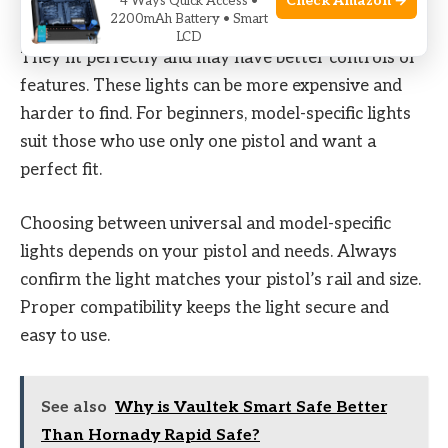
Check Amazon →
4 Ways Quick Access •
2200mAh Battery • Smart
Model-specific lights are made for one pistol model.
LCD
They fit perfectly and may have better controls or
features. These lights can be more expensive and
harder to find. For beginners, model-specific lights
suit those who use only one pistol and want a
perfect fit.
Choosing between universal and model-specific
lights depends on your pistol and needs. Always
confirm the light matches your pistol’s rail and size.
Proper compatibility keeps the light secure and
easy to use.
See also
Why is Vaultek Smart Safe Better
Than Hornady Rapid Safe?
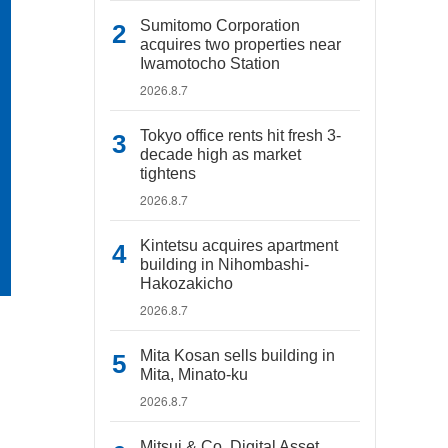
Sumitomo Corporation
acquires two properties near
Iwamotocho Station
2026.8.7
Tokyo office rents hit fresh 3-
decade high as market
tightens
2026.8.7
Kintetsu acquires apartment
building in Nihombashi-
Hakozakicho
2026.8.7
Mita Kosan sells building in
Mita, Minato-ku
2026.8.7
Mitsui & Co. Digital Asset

--- Exercise brief ---
Echo everything from the beginning of the items down through the line that contains "lights depends on", including both ends, and leave the pictures out.

--- Expected answer ---
Check Amazon →
4 Ways Quick Access •
2200mAh Battery • Smart
Model-specific lights are made for one pistol model.
LCD
They fit perfectly and may have better controls or
features. These lights can be more expensive and
harder to find. For beginners, model-specific lights
suit those who use only one pistol and want a
perfect fit.
Choosing between universal and model-specific
lights depends on your pistol and needs. Always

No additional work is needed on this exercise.